REQUIRED ACTION - Across the material below, how many lines contain the word "embargo"? Respond with the number only.

#### GIVEN INFORMATION

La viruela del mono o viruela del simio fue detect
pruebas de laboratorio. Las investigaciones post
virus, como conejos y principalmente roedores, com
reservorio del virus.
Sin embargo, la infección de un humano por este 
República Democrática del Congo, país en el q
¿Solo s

########
#### GIVEN INFORMATION

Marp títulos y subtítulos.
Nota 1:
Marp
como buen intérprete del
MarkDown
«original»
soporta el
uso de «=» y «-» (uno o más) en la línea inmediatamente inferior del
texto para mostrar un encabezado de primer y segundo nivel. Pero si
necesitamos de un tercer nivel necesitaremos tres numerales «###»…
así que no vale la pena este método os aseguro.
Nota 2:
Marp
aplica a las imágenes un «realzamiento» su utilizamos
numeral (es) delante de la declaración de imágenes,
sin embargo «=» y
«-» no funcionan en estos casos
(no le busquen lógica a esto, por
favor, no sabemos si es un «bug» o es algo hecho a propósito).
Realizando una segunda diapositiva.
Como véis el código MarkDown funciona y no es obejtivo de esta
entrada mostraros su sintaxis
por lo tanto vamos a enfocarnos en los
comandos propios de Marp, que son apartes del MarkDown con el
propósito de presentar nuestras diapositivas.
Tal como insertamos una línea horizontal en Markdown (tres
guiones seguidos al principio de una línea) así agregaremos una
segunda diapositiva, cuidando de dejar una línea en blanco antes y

########

RESULT FOR THIS TASK - 2